> DATA SUPPLIED
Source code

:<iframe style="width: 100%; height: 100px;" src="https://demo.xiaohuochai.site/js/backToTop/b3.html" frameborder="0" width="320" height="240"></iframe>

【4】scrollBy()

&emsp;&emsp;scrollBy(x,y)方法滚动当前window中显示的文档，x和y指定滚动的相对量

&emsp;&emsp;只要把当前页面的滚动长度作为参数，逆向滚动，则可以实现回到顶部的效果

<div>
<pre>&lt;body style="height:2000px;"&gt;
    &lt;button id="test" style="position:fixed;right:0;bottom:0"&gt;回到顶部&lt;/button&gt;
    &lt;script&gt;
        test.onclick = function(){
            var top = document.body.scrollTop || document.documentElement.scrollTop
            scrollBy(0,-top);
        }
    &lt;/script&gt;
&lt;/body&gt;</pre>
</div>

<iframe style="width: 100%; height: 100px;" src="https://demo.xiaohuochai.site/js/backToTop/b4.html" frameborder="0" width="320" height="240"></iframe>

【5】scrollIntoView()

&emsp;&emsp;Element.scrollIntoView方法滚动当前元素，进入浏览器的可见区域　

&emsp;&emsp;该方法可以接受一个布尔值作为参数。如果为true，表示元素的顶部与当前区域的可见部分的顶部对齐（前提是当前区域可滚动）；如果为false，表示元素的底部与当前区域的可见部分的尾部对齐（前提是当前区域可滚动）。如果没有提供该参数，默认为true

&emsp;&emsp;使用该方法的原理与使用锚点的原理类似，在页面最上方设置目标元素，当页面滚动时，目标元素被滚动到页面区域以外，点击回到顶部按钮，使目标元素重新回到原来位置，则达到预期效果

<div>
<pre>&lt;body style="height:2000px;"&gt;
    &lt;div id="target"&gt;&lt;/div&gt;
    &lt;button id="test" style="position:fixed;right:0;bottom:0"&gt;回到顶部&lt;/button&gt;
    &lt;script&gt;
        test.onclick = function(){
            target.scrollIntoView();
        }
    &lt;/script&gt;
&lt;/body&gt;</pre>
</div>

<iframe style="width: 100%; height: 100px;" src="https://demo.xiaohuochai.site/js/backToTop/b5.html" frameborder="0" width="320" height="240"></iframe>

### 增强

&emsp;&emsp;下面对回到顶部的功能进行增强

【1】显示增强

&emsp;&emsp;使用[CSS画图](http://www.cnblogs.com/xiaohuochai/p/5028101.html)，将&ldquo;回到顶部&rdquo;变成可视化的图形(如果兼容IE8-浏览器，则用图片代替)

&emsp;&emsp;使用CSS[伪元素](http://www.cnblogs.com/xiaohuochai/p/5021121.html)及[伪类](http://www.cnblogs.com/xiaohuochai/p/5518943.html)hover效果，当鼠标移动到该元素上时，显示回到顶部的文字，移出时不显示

> EXERCISE AIM
The task calls for all the records above to be repeated exactly.

> TASK SOLUTION
Source code

:<iframe style="width: 100%; height: 100px;" src="https://demo.xiaohuochai.site/js/backToTop/b3.html" frameborder="0" width="320" height="240"></iframe>

【4】scrollBy()

&emsp;&emsp;scrollBy(x,y)方法滚动当前window中显示的文档，x和y指定滚动的相对量

&emsp;&emsp;只要把当前页面的滚动长度作为参数，逆向滚动，则可以实现回到顶部的效果

<div>
<pre>&lt;body style="height:2000px;"&gt;
    &lt;button id="test" style="position:fixed;right:0;bottom:0"&gt;回到顶部&lt;/button&gt;
    &lt;script&gt;
        test.onclick = function(){
            var top = document.body.scrollTop || document.documentElement.scrollTop
            scrollBy(0,-top);
        }
    &lt;/script&gt;
&lt;/body&gt;</pre>
</div>

<iframe style="width: 100%; height: 100px;" src="https://demo.xiaohuochai.site/js/backToTop/b4.html" frameborder="0" width="320" height="240"></iframe>

【5】scrollIntoView()

&emsp;&emsp;Element.scrollIntoView方法滚动当前元素，进入浏览器的可见区域　

&emsp;&emsp;该方法可以接受一个布尔值作为参数。如果为true，表示元素的顶部与当前区域的可见部分的顶部对齐（前提是当前区域可滚动）；如果为false，表示元素的底部与当前区域的可见部分的尾部对齐（前提是当前区域可滚动）。如果没有提供该参数，默认为true

&emsp;&emsp;使用该方法的原理与使用锚点的原理类似，在页面最上方设置目标元素，当页面滚动时，目标元素被滚动到页面区域以外，点击回到顶部按钮，使目标元素重新回到原来位置，则达到预期效果

<div>
<pre>&lt;body style="height:2000px;"&gt;
    &lt;div id="target"&gt;&lt;/div&gt;
    &lt;button id="test" style="position:fixed;right:0;bottom:0"&gt;回到顶部&lt;/button&gt;
    &lt;script&gt;
        test.onclick = function(){
            target.scrollIntoView();
        }
    &lt;/script&gt;
&lt;/body&gt;</pre>
</div>

<iframe style="width: 100%; height: 100px;" src="https://demo.xiaohuochai.site/js/backToTop/b5.html" frameborder="0" width="320" height="240"></iframe>

### 增强

&emsp;&emsp;下面对回到顶部的功能进行增强

【1】显示增强

&emsp;&emsp;使用[CSS画图](http://www.cnblogs.com/xiaohuochai/p/5028101.html)，将&ldquo;回到顶部&rdquo;变成可视化的图形(如果兼容IE8-浏览器，则用图片代替)

&emsp;&emsp;使用CSS[伪元素](http://www.cnblogs.com/xiaohuochai/p/5021121.html)及[伪类](http://www.cnblogs.com/xiaohuochai/p/5518943.html)hover效果，当鼠标移动到该元素上时，显示回到顶部的文字，移出时不显示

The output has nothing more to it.